Social change and political representation have not always co-existed smoothly. Leaderships have mostly veered around the conservative and vocal base. Look how the “Muslim” vote is perceived — it is seen to be mediated by the most reactionary section of the community. Most politicians,unmindful of the huge numbers of puzzled and silent Muslims,those who lie between the Khan stereotype of the Bollywood Muslim and those delivering the (totally illegitimate and unauthorised) “fatwa” on a divorce or marriage.

Perhaps our “representatives” are so cut off from those they claim to represent,that the distance between their ears and the ground is too large to be ever bridged. It’s easy for them to bank on those who claim to speak for the “grassroots”,those who are fighting the last-ditch battle to secure a feudal system on the wrong side of history.

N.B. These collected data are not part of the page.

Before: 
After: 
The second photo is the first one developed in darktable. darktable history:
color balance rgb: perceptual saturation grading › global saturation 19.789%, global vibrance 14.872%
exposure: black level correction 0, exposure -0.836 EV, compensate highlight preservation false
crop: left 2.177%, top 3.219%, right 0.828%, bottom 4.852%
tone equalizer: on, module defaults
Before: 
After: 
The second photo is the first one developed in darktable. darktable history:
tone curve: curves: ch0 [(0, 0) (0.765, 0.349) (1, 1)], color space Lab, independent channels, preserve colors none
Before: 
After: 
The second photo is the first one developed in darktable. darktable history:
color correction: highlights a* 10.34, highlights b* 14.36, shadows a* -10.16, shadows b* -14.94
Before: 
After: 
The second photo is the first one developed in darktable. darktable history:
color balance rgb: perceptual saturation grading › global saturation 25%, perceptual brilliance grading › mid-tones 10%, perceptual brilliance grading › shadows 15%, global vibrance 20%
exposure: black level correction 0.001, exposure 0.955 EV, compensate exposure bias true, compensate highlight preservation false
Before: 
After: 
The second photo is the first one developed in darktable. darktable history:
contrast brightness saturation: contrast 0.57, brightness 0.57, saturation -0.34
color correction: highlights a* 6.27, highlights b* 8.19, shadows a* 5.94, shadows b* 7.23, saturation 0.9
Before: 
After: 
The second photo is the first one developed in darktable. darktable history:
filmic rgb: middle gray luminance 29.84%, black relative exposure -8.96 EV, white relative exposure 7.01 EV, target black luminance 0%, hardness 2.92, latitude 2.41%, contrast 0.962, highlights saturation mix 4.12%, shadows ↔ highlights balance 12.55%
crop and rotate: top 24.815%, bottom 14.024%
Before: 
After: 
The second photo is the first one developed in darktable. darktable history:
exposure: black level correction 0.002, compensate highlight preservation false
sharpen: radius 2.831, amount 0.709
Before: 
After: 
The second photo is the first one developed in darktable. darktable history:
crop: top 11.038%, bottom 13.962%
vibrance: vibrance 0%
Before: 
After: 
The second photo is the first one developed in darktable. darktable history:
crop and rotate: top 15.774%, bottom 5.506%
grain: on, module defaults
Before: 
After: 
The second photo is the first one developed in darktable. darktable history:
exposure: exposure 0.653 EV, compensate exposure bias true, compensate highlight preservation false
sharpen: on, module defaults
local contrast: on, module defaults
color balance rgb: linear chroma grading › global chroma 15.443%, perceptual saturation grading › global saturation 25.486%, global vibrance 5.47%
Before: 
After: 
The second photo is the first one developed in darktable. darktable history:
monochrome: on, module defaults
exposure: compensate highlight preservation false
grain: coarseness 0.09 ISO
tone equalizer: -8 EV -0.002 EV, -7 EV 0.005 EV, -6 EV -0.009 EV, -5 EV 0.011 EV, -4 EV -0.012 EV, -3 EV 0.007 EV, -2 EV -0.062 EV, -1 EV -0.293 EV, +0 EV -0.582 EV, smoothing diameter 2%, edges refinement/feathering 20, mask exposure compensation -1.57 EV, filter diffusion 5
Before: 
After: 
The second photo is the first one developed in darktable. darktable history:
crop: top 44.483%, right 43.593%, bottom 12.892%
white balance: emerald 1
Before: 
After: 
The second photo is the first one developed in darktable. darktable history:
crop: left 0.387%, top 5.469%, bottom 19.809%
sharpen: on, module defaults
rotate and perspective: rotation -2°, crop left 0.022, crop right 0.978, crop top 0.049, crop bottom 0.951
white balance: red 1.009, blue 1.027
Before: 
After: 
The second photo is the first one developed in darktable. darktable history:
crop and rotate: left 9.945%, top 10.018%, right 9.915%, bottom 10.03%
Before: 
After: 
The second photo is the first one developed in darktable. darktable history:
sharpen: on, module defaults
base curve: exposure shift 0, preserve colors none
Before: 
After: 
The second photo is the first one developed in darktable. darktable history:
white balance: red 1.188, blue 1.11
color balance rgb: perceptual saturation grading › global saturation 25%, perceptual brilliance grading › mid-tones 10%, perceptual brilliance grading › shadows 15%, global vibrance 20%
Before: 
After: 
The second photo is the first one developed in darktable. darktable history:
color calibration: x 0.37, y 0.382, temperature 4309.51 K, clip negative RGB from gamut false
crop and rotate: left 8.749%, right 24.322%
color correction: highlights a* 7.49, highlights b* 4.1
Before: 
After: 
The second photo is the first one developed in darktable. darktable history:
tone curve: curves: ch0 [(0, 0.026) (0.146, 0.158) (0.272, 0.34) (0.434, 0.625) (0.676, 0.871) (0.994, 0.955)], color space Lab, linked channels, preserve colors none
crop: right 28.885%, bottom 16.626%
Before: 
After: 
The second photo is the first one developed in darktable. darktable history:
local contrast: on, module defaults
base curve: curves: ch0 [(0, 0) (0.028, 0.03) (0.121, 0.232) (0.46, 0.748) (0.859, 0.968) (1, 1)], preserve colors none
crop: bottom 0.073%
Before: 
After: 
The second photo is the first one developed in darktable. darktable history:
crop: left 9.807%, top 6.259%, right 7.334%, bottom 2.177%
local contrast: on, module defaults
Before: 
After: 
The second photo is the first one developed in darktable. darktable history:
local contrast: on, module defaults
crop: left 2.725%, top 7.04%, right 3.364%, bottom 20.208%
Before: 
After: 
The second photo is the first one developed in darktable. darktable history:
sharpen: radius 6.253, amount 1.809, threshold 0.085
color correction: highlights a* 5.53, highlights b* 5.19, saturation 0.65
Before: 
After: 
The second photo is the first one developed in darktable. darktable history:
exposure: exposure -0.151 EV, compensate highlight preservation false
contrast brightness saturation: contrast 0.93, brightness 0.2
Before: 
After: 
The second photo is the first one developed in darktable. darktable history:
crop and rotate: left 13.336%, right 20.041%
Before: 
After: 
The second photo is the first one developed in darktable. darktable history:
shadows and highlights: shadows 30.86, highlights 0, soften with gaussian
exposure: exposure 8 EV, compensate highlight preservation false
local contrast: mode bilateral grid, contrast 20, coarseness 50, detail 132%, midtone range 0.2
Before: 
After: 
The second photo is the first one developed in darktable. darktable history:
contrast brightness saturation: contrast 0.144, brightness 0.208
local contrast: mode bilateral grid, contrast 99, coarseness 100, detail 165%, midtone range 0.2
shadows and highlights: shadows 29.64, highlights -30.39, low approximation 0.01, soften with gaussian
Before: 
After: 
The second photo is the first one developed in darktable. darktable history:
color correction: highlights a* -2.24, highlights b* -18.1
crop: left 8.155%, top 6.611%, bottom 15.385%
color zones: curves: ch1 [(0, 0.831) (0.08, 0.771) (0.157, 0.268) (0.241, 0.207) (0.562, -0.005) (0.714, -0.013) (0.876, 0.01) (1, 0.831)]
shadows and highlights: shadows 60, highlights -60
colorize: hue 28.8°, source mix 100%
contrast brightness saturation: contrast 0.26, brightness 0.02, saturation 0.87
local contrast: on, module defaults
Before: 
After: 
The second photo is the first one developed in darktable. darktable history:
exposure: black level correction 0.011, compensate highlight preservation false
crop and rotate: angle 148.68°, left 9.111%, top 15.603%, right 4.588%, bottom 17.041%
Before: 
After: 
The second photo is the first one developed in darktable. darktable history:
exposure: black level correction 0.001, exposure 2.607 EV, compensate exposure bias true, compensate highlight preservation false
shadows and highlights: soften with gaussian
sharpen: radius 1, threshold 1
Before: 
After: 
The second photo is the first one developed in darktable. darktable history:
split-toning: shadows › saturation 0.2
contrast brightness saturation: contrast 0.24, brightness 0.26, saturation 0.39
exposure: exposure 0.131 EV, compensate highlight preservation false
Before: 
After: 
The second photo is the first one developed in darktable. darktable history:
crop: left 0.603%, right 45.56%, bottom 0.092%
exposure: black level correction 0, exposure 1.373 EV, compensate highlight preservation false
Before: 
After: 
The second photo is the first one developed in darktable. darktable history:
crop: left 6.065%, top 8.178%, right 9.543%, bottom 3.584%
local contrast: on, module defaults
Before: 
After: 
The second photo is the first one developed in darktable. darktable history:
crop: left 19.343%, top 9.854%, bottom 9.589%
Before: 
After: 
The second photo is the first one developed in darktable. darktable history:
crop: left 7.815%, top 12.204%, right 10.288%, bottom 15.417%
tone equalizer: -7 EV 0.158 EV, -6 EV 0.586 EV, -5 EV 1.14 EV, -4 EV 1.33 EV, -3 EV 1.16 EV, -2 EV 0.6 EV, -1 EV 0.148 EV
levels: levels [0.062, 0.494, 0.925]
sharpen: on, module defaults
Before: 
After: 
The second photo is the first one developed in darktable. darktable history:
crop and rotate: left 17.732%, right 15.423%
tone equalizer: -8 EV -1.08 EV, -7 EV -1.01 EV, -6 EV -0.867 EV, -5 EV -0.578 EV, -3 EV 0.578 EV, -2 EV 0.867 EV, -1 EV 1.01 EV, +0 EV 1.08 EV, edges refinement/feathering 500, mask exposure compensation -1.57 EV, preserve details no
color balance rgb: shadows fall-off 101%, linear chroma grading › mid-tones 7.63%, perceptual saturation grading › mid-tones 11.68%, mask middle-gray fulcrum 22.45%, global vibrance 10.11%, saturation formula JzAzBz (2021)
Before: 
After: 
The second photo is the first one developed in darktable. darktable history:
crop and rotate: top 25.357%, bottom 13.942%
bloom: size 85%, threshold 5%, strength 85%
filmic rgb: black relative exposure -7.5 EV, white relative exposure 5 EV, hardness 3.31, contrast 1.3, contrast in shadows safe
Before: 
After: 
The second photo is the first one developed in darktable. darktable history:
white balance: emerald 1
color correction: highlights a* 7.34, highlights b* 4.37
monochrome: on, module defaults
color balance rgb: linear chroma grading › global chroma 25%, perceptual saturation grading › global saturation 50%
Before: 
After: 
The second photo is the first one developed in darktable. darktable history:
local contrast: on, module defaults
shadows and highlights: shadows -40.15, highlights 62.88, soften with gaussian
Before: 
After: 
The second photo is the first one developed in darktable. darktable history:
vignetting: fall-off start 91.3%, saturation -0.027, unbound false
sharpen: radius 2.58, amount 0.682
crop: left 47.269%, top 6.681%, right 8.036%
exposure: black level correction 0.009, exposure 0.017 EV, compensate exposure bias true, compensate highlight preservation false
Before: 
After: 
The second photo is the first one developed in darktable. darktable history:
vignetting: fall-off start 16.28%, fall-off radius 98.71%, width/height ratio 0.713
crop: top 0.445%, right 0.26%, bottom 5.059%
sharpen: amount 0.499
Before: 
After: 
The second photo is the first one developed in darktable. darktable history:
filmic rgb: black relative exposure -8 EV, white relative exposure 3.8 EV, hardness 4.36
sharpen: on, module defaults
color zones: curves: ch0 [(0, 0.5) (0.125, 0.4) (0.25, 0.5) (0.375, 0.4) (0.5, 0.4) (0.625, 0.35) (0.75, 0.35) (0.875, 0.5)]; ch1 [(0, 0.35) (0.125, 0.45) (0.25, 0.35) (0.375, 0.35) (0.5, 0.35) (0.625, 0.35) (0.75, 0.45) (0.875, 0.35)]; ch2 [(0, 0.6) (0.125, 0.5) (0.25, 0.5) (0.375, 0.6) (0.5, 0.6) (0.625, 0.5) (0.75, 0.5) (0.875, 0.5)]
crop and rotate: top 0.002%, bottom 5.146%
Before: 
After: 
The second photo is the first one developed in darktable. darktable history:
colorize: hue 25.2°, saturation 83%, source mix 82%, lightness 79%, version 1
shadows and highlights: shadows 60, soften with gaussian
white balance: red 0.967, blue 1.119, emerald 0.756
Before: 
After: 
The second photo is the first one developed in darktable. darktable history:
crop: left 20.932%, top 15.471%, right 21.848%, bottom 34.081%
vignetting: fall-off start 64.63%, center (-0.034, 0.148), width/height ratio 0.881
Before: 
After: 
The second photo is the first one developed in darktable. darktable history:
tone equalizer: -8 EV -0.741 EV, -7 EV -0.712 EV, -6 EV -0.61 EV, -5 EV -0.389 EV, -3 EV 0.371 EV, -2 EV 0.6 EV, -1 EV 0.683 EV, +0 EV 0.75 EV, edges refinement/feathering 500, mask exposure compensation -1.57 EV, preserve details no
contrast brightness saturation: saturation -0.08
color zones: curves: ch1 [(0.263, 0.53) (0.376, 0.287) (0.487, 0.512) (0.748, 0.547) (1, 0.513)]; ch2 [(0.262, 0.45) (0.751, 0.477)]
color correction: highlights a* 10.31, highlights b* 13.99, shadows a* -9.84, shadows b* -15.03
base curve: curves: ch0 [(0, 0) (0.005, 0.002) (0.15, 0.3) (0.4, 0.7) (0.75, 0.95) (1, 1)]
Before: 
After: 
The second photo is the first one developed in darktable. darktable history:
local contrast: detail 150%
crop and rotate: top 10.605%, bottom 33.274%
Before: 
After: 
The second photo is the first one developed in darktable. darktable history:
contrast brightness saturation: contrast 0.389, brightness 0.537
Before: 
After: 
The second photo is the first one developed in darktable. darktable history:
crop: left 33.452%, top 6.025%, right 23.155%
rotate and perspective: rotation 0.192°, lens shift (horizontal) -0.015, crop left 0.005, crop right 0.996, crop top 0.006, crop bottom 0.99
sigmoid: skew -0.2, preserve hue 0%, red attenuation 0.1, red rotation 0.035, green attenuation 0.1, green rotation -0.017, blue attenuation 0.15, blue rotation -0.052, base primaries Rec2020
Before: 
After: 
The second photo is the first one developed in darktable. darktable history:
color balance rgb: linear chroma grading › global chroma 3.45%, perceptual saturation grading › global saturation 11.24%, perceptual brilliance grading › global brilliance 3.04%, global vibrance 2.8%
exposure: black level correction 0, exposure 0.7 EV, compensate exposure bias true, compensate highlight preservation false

Perhaps our representatives are missing a vital moment,a moment of change that the average Indian is experiencing,social and economic — some change for the worse,but lots for the better.

At that moment of social unshackling,if our leaders claim to attempt to stand for those who are fighting change,it’s a moment they will rue soon.

But then,sometimes one wonders if our very ideas of modernity need to be reviewed. Democratic India once proudly and confidently shook off titles like “maharaja” and “prince” — but now these are back,with shocking regularity,with people described,even self-referentially,as the “ruler of…”. The last sigh of the feudal edifice,or perhaps,worryingly,a sign of the indifferent new order that cynically lives on? After all,it can always be explained away as an idea close to the “masses”. In reality,these are dangerous choices being made by a lazy and populist elite unmindful of what’s being unravelled.